*** AVAILABLE RECORDS Section Begins ***
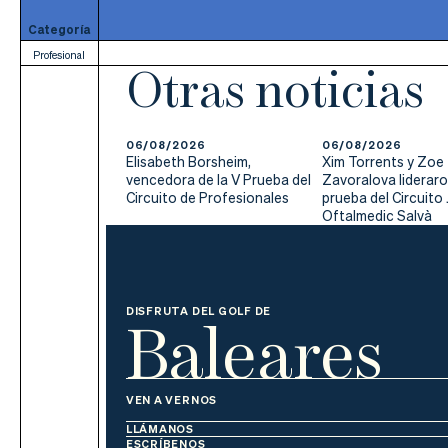
Categoría
Profesional
Otras noticias
06/08/2026
06/08/2026
Elisabeth Borsheim,
Xim Torrents y Zoe
vencedora de la V Prueba del
Zavoralova lideraron
Circuito de Profesionales
prueba del Circuito 
Oftalmedic Salvà
Baleares
DISFRUTA DEL GOLF DE
VEN A VERNOS
LLÁMANOS
ESCRÍBENOS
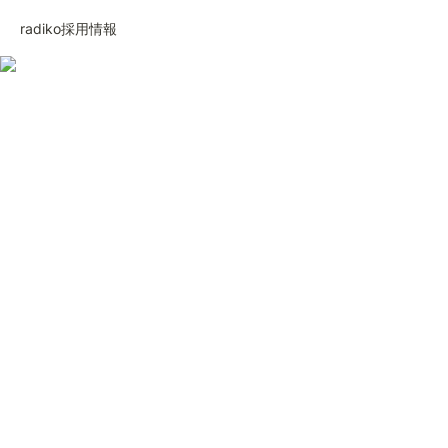
radiko採用情報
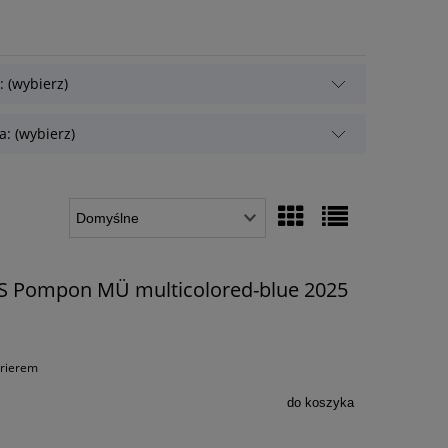
: (wybierz)
: (wybierz)
OS Pompon MÜ multicolored-blue 2025
urierem
do koszyka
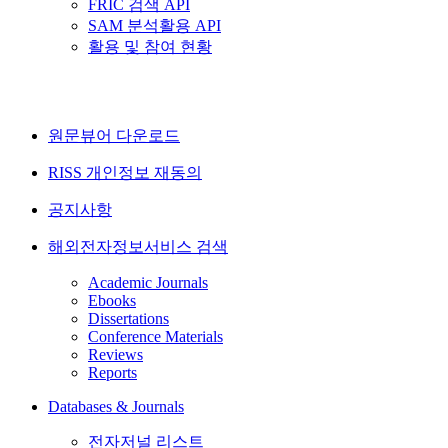
FRIC 검색 API
SAM 분석활용 API
활용 및 참여 현황
원문뷰어 다운로드
RISS 개인정보 재동의
공지사항
해외전자정보서비스 검색
Academic Journals
Ebooks
Dissertations
Conference Materials
Reviews
Reports
Databases & Journals
전자저널 리스트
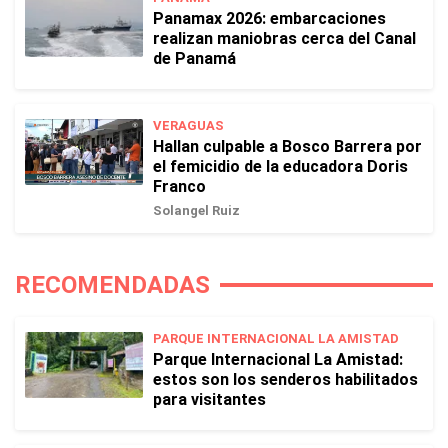
Panamax 2026: embarcaciones
realizan maniobras cerca del Canal
de Panamá
VERAGUAS
Hallan culpable a Bosco Barrera por
el femicidio de la educadora Doris
Franco
Solangel Ruiz
RECOMENDADAS
PARQUE INTERNACIONAL LA AMISTAD
Parque Internacional La Amistad:
estos son los senderos habilitados
para visitantes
*** AVAILABLE RECORDS Section Ends ***
■ **WORK TASK**
Reproduce every line of text in the material above verbatim, leaving out the picture markers.

■ **ANSWER SPACE**
Categoría
Profesional
Otras noticias
06/08/2026
06/08/2026
Elisabeth Borsheim,
Xim Torrents y Zoe
vencedora de la V Prueba del
Zavoralova lideraron
Circuito de Profesionales
prueba del Circuito 
Oftalmedic Salvà
Baleares
DISFRUTA DEL GOLF DE
VEN A VERNOS
LLÁMANOS
ESCRÍBENOS
radiko採用情報
: (wybierz)
: (wybierz)
OS Pompon MÜ multicolored-blue 2025
urierem
do koszyka
FRIC 검색 API
SAM 분석활용 API
활용 및 참여 현황
원문뷰어 다운로드
RISS 개인정보 재동의
공지사항
해외전자정보서비스 검색
Academic Journals
Ebooks
Dissertations
Conference Materials
Reviews
Reports
Databases & Journals
전자저널 리스트
Panamax 2026: embarcaciones
realizan maniobras cerca del Canal
de Panamá
VERAGUAS
Hallan culpable a Bosco Barrera por
el femicidio de la educadora Doris
Franco
Solangel Ruiz
RECOMENDADAS
PARQUE INTERNACIONAL LA AMISTAD
Parque Internacional La Amistad:
estos son los senderos habilitados
para visitantes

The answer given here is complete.